(To do)
Copy each line of the entries that includes the word "through".

*** Opening of Available data ***

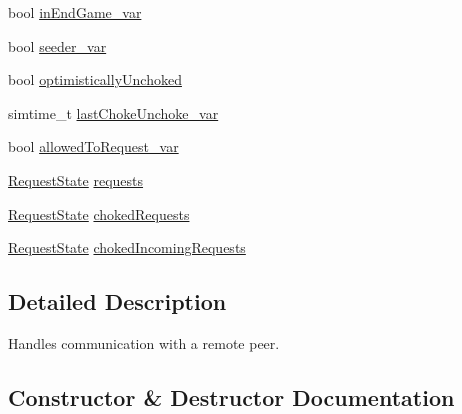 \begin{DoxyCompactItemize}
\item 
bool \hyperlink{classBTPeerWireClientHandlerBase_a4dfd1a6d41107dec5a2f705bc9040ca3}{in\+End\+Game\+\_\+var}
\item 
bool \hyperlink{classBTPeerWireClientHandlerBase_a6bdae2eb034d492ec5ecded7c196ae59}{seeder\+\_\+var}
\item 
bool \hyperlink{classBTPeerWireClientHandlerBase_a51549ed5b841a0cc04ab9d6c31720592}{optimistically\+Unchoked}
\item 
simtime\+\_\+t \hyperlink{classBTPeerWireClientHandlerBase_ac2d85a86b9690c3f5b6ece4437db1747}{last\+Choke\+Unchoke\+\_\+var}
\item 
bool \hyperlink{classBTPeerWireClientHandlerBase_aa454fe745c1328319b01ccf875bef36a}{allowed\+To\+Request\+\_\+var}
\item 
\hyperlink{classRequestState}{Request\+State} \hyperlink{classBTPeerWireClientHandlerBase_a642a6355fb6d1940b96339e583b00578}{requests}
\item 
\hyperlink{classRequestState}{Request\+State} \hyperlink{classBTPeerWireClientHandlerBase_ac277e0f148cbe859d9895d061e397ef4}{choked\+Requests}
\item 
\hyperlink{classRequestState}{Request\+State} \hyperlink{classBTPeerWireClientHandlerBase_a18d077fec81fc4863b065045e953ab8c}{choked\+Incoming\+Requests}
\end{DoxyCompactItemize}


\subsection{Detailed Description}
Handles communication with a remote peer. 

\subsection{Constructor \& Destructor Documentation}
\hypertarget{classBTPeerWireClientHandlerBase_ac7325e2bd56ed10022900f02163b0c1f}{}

*** Close of Available data ***
*** Opening of Available data ***

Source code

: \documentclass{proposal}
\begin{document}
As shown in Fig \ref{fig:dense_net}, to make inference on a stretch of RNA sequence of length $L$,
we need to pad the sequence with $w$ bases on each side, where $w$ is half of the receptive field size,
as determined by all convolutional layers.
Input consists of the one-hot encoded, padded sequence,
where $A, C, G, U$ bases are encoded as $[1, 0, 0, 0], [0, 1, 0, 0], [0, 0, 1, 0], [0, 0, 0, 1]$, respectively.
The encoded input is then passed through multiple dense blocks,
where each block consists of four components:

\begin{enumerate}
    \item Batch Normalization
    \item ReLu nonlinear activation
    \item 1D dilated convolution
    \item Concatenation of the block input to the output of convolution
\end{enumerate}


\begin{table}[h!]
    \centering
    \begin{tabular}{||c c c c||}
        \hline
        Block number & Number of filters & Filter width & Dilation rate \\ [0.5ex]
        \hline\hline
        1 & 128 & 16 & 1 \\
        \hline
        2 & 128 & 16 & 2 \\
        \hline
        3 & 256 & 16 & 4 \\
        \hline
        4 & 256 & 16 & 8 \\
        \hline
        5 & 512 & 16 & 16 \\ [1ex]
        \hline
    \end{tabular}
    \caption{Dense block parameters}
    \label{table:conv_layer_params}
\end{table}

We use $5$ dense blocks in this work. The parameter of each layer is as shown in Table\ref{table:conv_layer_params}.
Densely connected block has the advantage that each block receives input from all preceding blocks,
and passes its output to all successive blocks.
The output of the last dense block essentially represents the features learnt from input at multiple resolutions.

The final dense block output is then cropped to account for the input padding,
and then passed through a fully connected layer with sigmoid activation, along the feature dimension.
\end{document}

*** Close of Available data ***

(Written response)
The encoded input is then passed through multiple dense blocks,
and then passed through a fully connected layer with sigmoid activation, along the feature dimension.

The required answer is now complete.